Das Familiengericht hatte der Mannheimerin 2014 das Sorgerecht für die heute Zehnjährige entzogen. Weil ihre Wohnung verdreckt war, sie Drogen genommen haben soll, sich der Zusammenarbeit mit den Behörden entzog und eine psychologische Behandlung ablehnte. Fazit des Familiengerichts: Das Kindeswohl sei akut gefährdet, eine Schädigung des Mädchens vorauszusehen.
Irgendwann in dieser Zeit muss Jasmin H. vergewaltigt worden sein. Der Täter sei verurteilt worden, teilt Richter Volker Wagner mit. Einen Zusammenhang zwischen dem Kindesentzug und Michael gebe es nicht, herrscht die Beschuldigte den Staatsanwalt an. "Das ist doch Schwachsinn!" Auf Nachfrage Wagners verneint sie gar, dass das Baby tot sei. Auch deshalb hält Hartmann die dauerhafte Unterbringung in der forensischen Psychiatrie für dringend geboten.

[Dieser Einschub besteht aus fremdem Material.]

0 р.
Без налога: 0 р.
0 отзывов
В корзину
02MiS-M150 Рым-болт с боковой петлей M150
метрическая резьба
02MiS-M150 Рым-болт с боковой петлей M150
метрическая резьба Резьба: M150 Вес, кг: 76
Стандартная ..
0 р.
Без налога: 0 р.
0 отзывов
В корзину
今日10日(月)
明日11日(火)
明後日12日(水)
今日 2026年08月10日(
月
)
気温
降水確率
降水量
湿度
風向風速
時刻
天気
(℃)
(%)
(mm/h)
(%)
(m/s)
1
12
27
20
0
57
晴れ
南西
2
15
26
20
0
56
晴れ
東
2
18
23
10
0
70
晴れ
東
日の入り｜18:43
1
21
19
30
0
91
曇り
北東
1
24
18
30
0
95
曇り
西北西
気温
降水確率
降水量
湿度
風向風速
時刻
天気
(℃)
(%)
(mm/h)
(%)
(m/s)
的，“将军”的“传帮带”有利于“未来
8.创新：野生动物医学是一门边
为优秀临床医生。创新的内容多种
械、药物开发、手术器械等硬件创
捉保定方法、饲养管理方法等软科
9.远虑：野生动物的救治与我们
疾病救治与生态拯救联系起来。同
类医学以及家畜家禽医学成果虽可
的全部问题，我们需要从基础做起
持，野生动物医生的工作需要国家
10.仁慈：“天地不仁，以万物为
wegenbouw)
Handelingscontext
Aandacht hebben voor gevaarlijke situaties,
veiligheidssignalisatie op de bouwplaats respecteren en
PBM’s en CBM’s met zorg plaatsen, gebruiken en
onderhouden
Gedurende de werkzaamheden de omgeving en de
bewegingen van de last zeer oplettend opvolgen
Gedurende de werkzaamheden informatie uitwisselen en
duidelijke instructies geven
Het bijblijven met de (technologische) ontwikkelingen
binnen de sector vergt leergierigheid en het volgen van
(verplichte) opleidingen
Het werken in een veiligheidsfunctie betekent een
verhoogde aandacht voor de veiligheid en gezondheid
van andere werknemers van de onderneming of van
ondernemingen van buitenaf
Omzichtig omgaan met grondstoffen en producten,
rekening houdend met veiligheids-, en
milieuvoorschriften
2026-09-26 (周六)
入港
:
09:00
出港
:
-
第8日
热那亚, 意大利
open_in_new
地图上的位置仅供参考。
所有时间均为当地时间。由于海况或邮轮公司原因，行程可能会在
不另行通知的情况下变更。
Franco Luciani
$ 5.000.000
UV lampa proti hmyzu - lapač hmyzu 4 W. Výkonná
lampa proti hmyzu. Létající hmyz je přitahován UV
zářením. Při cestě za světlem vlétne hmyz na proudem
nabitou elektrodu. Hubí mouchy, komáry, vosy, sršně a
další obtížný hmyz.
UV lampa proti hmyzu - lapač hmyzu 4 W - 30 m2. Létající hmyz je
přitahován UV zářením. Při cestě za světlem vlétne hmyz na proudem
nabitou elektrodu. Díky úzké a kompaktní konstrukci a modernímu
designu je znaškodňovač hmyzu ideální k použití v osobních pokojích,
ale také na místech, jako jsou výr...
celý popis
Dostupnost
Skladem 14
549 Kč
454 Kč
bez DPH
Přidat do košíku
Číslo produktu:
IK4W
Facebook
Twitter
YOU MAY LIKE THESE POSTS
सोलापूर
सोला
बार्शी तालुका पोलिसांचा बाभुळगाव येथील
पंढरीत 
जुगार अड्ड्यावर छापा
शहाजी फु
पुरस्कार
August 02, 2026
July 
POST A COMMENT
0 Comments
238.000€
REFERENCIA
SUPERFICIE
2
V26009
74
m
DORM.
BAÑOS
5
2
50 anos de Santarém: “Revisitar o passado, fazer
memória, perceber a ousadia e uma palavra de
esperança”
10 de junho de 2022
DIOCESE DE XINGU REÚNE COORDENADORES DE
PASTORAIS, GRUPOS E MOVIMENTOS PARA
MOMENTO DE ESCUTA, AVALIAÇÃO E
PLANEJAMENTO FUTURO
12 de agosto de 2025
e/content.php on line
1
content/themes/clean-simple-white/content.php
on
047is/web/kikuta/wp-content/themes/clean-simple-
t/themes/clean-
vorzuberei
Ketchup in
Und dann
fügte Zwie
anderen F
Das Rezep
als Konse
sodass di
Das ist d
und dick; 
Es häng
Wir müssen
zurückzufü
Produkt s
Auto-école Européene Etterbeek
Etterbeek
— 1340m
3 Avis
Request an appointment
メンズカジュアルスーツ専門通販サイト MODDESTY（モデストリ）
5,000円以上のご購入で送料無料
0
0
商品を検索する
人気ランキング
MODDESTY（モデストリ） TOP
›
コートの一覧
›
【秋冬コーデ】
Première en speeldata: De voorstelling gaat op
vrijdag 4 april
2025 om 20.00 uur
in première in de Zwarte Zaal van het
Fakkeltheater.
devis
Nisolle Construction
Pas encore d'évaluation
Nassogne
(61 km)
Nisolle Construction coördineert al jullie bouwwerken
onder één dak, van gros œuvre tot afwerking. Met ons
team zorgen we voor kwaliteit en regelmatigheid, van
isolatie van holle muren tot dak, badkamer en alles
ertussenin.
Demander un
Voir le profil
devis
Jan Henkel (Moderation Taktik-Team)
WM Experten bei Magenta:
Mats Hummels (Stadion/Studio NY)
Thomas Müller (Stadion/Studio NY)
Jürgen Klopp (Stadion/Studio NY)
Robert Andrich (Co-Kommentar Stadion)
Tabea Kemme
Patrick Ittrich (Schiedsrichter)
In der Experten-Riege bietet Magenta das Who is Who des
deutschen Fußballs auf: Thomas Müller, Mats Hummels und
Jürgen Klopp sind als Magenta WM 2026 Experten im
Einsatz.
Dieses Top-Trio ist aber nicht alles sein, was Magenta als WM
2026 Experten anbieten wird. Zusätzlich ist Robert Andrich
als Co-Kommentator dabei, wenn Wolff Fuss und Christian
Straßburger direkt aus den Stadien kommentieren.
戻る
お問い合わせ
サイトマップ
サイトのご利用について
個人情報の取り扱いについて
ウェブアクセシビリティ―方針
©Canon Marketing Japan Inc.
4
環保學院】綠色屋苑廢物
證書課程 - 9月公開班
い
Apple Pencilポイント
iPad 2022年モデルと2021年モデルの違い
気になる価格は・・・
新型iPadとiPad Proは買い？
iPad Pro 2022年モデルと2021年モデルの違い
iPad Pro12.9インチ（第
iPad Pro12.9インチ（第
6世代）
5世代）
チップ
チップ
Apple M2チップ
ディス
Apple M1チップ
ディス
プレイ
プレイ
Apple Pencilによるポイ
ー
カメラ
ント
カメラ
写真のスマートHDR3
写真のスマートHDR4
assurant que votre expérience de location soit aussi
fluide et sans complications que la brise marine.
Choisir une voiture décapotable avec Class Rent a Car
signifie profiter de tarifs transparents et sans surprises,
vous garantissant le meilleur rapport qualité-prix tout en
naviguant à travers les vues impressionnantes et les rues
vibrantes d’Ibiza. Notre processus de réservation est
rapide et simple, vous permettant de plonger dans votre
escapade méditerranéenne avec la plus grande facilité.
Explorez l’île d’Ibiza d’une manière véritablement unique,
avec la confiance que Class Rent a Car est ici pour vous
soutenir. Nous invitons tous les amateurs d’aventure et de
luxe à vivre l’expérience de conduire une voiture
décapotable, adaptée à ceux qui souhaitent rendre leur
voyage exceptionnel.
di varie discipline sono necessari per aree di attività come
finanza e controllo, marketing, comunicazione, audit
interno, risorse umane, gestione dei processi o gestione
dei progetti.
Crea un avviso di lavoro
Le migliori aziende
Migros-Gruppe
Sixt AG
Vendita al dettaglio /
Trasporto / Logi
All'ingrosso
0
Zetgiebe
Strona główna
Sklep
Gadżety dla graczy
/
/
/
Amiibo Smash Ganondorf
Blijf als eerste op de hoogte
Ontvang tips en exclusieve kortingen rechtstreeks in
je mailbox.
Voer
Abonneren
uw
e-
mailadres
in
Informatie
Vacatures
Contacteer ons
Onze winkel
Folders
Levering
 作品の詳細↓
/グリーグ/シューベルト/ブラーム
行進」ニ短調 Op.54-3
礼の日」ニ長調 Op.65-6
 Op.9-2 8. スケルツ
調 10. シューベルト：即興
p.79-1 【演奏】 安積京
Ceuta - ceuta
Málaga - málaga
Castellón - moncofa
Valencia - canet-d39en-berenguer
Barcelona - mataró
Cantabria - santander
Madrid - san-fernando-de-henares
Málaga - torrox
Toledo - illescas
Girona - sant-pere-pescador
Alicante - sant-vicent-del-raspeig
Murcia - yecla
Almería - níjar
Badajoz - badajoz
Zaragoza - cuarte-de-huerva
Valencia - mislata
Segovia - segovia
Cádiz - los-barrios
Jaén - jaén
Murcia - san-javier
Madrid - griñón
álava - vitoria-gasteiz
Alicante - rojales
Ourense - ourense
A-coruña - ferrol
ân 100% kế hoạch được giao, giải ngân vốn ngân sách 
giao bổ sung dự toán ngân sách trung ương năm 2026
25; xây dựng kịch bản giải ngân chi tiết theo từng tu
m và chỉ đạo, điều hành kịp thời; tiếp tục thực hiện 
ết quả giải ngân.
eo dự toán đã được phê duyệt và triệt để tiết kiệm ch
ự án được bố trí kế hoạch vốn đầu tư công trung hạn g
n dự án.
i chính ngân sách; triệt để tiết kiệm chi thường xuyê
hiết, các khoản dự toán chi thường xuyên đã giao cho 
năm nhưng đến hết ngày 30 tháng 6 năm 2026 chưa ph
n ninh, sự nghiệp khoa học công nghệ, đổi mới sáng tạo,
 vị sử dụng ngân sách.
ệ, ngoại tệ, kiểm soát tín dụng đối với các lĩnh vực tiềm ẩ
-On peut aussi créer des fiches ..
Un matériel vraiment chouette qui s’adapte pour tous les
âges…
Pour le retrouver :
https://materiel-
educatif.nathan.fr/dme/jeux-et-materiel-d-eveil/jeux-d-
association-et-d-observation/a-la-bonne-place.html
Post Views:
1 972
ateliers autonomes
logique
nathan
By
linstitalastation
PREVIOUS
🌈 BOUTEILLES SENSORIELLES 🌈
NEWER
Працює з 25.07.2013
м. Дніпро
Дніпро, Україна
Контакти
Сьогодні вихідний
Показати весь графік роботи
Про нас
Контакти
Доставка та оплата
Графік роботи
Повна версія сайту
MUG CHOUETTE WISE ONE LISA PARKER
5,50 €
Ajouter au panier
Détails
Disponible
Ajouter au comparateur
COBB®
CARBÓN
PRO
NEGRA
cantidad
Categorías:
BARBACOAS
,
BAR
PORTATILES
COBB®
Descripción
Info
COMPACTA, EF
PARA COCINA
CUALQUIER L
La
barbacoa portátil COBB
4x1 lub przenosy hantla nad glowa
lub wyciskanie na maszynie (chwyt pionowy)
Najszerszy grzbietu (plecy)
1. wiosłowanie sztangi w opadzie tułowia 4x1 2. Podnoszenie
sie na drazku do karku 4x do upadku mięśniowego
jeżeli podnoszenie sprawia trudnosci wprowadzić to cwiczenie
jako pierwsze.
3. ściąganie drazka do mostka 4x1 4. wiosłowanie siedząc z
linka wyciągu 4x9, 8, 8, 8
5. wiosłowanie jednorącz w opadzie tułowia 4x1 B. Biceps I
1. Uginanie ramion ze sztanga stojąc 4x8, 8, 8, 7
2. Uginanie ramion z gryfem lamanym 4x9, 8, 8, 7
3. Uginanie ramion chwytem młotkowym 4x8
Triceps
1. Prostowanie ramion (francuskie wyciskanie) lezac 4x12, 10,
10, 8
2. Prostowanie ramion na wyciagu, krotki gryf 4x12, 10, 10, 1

Der Todeszeitpunkt liegt laut Staatsanwalt zwischen dem 12. und dem 20. April 2017. Am 11. April war die Mutter noch in der Wohnung eines Bekannten in Ludwigshafen-Friesenheim gesehen worden, neun Tage später kam sie bei einem Kumpel in Weinheim unter - ohne Baby. Anwältin Lorz-Felten hält im Gegensatz zum Staatsanwalt auch einen plötzlichen Kindstod für möglich, der frühestens vier Wochen nach der Geburt eintritt. Michael kam am 22. März 2017 zur Welt. "Er könnte am 29. Tag nach der Geburt noch gelebt haben", sagt die Anwältin unter Berufung auf die Berichte von zwei Rechtsmedizinerinnen. Auch könnte der ebenfalls psychisch kranke und drogenabhängige Kumpel in Friesenheim das Kind getötet haben. Er sei nach dem Besuch seiner Betreuerin am 11. April vorübergehend verschwunden. Lorz-Felten verweist auch auf einen Zeugen, der aussagte, dass die Wickeltasche in dem "lichten Waldstück" unmöglich monatelang unentdeckt geblieben sein könnte.
Die Beschuldigte saß aber bereits seit Juni wegen Diebstahlsdelikten in Untersuchungshaft. Aufgrund all dieser mutmaßlichen Ungereimtheiten fordert die Verteidigerin einen Freispruch. Das Gericht solle allerdings einen Betreuer bestellen, der für die psychotherapeutische Hilfe ihrer Mandantin sorge. Jasmin H. befindet sich in einer Klinik für forensische Psychiatrie. Die Anstaltsleiterin berichtet, dass sie die Einnahme von Medikamenten ablehne, was ihre schizophrene Erkrankung verschlimmern könne. Außerdem soll sie sich auf der geschlechtergemischen Station um ungeschützten Sex mit männlichen Patienten bemüht haben, um wieder Mutter zu werden. Das sei verhindert worden.